# [Wet Thumb Forum]-I need help.....



## jread (Feb 28, 2004)

I recently purchased a Sony Cyber-shot DSC-P10 and am having a very hard time using it. It is my first digital camera and I have no idea what I'm doing.

I mainly got it for taking pictures of my aquariums and various fish for a website I run. I've been trying to get some good photos but none of them come out well. I can't seem to get the focus, lighting or shutter-speed right on ANY of them. There are only two that have come out decently so far and they were purely by accident.

There is a "sports mode" for using a fast shutter speed to photograph fast-moving objects, so I've been trying to do this to keep from having blurry fish. However, when I'm in this mode, the screen is so dark that I can't see anything! Why does it do that? It's extremely frustrating.

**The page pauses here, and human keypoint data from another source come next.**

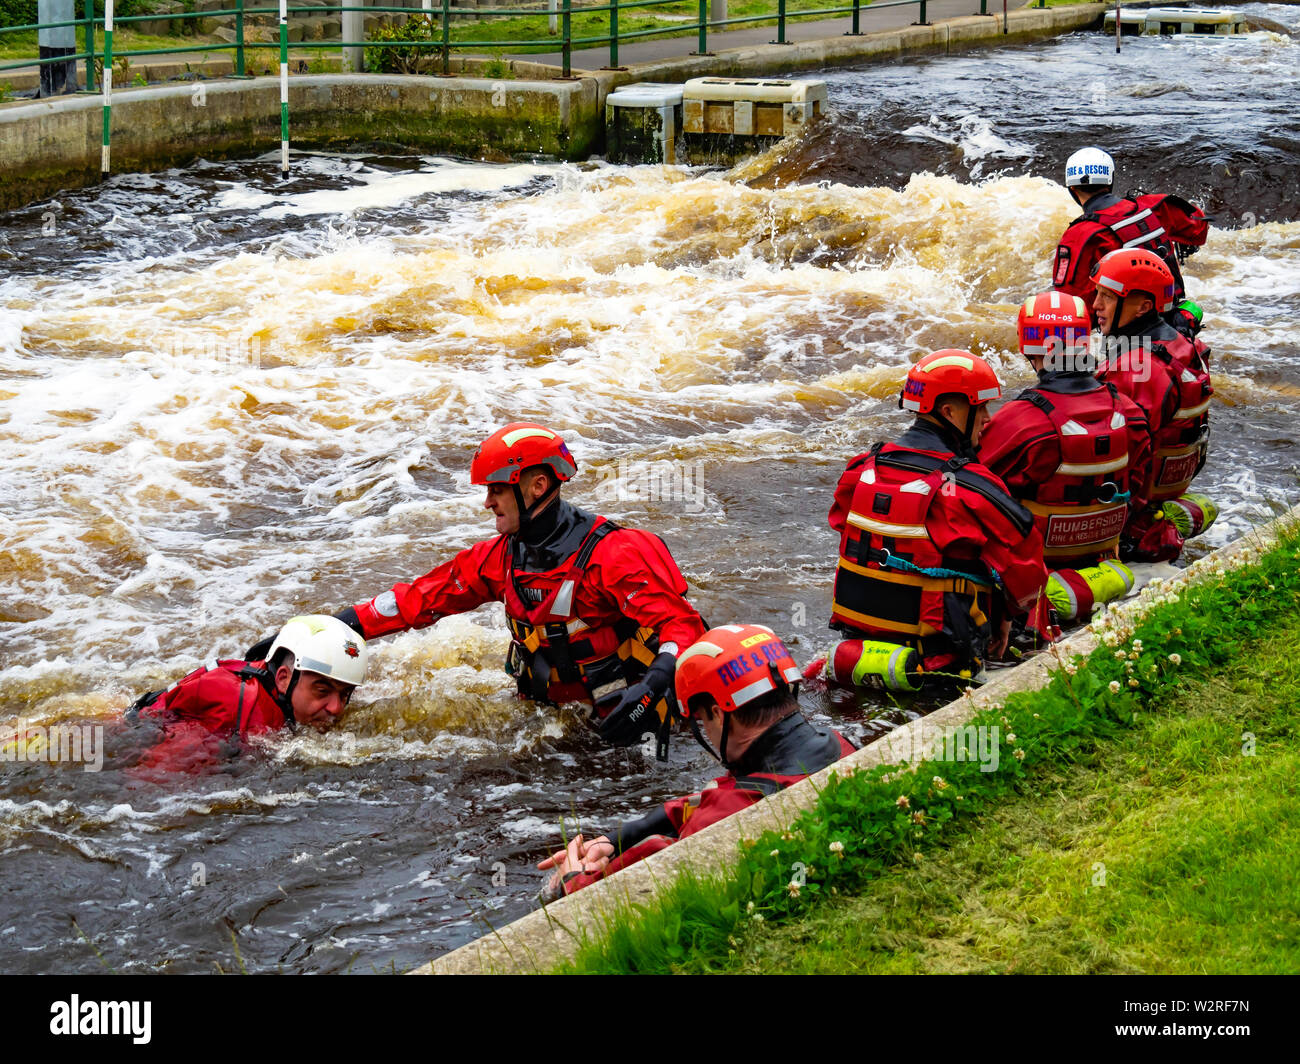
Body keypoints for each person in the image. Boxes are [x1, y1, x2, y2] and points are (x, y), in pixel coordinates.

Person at [250, 423, 707, 759]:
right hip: (550, 718)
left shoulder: (618, 553)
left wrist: (653, 687)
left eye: (495, 490)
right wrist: (322, 628)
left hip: (629, 716)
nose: (487, 502)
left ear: (538, 485)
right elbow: (418, 599)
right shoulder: (499, 557)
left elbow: (683, 626)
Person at [537, 624, 855, 900]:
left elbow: (603, 898)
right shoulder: (839, 744)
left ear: (717, 712)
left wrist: (570, 878)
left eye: (702, 719)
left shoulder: (726, 814)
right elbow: (712, 799)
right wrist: (615, 839)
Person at [828, 350, 1051, 681]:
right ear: (950, 412)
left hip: (858, 650)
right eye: (981, 408)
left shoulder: (860, 470)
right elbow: (1027, 569)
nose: (988, 418)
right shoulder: (974, 487)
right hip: (939, 662)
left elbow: (839, 523)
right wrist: (1007, 615)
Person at [979, 291, 1152, 570]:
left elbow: (974, 487)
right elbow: (1139, 485)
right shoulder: (1129, 411)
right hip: (1102, 554)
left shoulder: (1019, 421)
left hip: (1037, 564)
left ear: (1027, 347)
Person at [127, 614, 367, 773]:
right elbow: (150, 782)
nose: (336, 708)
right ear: (283, 678)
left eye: (345, 694)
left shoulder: (272, 687)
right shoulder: (235, 712)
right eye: (322, 690)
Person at [1092, 249, 1213, 562]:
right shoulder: (1187, 345)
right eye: (1097, 294)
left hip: (1135, 520)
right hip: (1164, 493)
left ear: (1144, 307)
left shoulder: (1137, 369)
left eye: (1108, 297)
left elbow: (1122, 456)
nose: (1096, 306)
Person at [1052, 147, 1208, 328]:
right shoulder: (1153, 206)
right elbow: (1198, 229)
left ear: (1071, 188)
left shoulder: (1080, 234)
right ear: (1110, 180)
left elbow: (1074, 306)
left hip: (1129, 331)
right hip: (1175, 318)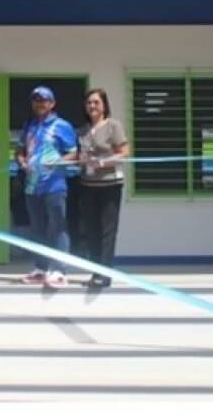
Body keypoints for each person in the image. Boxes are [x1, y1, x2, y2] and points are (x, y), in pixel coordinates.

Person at [16, 86, 78, 288]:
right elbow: (20, 151)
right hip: (32, 185)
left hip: (54, 184)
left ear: (52, 103)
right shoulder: (30, 125)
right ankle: (40, 269)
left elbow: (74, 153)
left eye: (43, 100)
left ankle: (59, 270)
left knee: (58, 226)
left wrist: (58, 161)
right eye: (36, 100)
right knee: (37, 228)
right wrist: (22, 162)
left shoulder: (62, 125)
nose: (39, 104)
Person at [78, 88, 130, 288]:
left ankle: (105, 274)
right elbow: (80, 155)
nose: (92, 106)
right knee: (91, 230)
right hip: (87, 185)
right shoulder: (82, 130)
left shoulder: (113, 126)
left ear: (104, 105)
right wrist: (81, 160)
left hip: (110, 185)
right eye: (89, 103)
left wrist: (102, 162)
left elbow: (124, 152)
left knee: (107, 230)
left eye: (96, 102)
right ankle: (95, 272)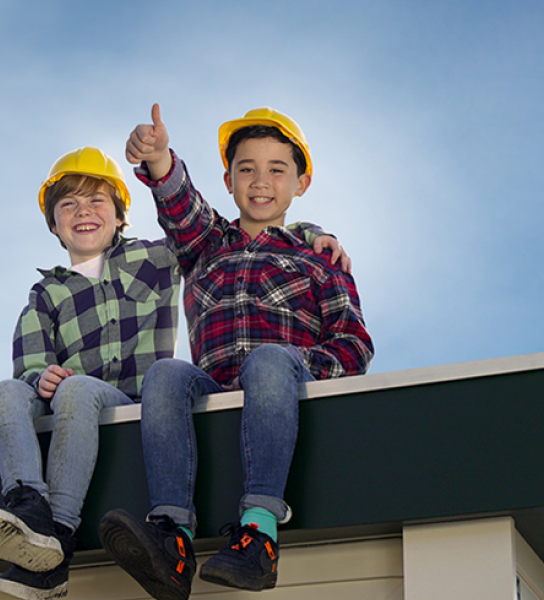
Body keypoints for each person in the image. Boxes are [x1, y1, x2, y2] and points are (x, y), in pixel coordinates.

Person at [0, 146, 351, 600]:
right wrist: (39, 378)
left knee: (82, 391)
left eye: (97, 201)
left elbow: (215, 232)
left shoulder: (156, 260)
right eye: (67, 205)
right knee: (4, 391)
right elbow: (30, 363)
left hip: (128, 403)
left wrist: (308, 232)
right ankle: (29, 508)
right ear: (53, 223)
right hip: (68, 401)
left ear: (119, 216)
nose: (83, 212)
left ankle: (59, 533)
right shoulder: (44, 294)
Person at [98, 105, 374, 600]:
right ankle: (171, 538)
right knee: (165, 373)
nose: (260, 181)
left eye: (276, 170)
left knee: (268, 358)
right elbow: (181, 206)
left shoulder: (319, 259)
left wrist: (297, 365)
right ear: (228, 180)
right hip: (217, 389)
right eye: (246, 169)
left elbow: (355, 344)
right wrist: (160, 159)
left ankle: (259, 536)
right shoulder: (207, 246)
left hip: (282, 382)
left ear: (300, 183)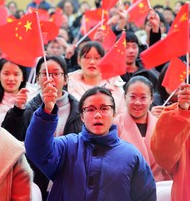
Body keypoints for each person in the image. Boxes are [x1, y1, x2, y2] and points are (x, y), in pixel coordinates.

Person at [25, 85, 156, 200]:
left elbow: (145, 196)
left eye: (104, 108)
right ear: (82, 116)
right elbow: (37, 149)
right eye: (91, 109)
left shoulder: (131, 155)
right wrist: (47, 112)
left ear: (114, 114)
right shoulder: (67, 146)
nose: (98, 115)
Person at [2, 56, 82, 200]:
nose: (49, 79)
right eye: (44, 74)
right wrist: (17, 112)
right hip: (36, 180)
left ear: (66, 78)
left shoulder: (79, 110)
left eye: (56, 74)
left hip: (70, 180)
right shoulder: (27, 108)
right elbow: (9, 142)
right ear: (37, 78)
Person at [114, 76, 170, 181]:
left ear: (152, 99)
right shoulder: (115, 125)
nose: (137, 103)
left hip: (157, 187)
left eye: (143, 97)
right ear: (125, 97)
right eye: (133, 97)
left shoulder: (161, 125)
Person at [68, 41, 126, 115]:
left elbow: (122, 116)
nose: (92, 62)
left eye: (97, 58)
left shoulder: (115, 84)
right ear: (79, 60)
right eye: (87, 57)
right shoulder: (69, 84)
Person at [0, 59, 28, 126]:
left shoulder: (31, 100)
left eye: (16, 74)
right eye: (6, 74)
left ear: (22, 77)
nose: (11, 78)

I also don't know if I want macro on or off, or if I want continuous focus on, or if I want Center autofocus or Multi autofocus, or if I want spot metering or multi metering, or if I should mess with the EV settings........

Can someone please point me in the right direction?


----------



## Guest (Apr 4, 2004)

> quote:
> 
> Originally posted by jread:
> There is a "sports mode" for using a fast shutter speed to photograph fast-moving objects, so I've been trying to do this to keep from having blurry fish. However, when I'm in this mode, the screen is so dark that I can't see anything! Why does it do that? It's extremely frustrating.


Your shutter speed could be high and small aperture low causing not sufficient amount of for the camera. Increase light over the tank, lower shutter speed, make your aperture higher. Again, refer to above links for more detail information.



> quote:
> 
> I also don't know if I want macro on or off


Depends what you are doing. If you are taking pictures of plants, macro will give you nice close up pictures. Taking pictures of fish with macro settings is doable but for more "experienced".



> quote:
> 
> or if I want continuous focus on, or if I want Center autofocus or Multi autofocus, or if I want spot metering or multi metering, or if I should mess with the EV settings


I prefer manual focus. Again, please refer to above links.

Please read througout links on this page. There is a lot of basic tips on how to take good pictures with any camera.

http://aquabotanicwetthumb.infopop.cc/groupee/forums?a=tpc&s=4006090712&f=6876084703&m=5836097023


----------



## hobbydud (Apr 17, 2004)

Why manual focus?

What could go wrong with automatic focus?

Allen.


----------